Monday, March 16, 2009

Couple Points-GE, CCS, and HIG update

GE-A preferred- Over the past week there was an exceptional opportunity in GE baby-bonds, those listed and traded as preferred-stocks on the NYSE (even though they represent senior unsecured notes of GE Capital). The one I honed in on was GE-A Preferreds. This is a 2048 $25 par bond that was trading at $14 (below 60% of par!, for an 11% yield). Currently, this has rallied back up to $80 (8.9% yield). This is in-line with where GE's other long-term debt is trading, so the arbitrage is out of this for now.

CCS (Comcast Senior Note) is trading up to $18, up approximately $2.50 from my recommendation price on this blog (and about $2 from my average-buy in price. It should still claw its way higher, but at the current yield above 9% it still trades too low versus Comcast senior debt.

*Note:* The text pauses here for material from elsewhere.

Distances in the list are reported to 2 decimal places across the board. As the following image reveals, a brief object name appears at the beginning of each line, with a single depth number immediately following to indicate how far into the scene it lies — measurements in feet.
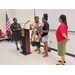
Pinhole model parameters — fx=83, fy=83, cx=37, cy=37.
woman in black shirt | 9.56
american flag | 19.82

Finally, Hartford senior holding company debt appears extremely attractive, offered at a yield of 15% ($56 price for the 6.30% 2018 bonds). The holdco of Hartford carries $2Bln cash vs. $6Bln debt, which suggests it could repay 33% of outstanding bonds. Additionally, it controls interests in a property-casualty insurance company and a life insurance company, each of which generate north of $2bln pre-tax profits per year. The life insurance company has been bogged down by variable annuity/investment portfolio problems and may wind up being a writeoff (or only worth a few billion $ in a firesale). The P&C insurance company carries $12Bln statutory capital and is probably worth at least .8x book value, or a multiple of 5x normalized pre-tax profits= $10Bln nominal value. Based on this analysis, HIG's holding company should be worth approximately $10Bln (P&C)+$2Bln (cash)+$2Bln (firesale value of life insurance co.)=$14Bln, which represents 2.25x coverage of the outstanding holding company-debt.

Based on this analysis, Hartford financial service's 6.3% 2018 senior bonds are very attractive at $56, for a 15% yield-to-maturity. While the stock may have additional upside, given the vagaries of the current marketplace, we believe the bonds represent the most attractive risk-reward opportunity.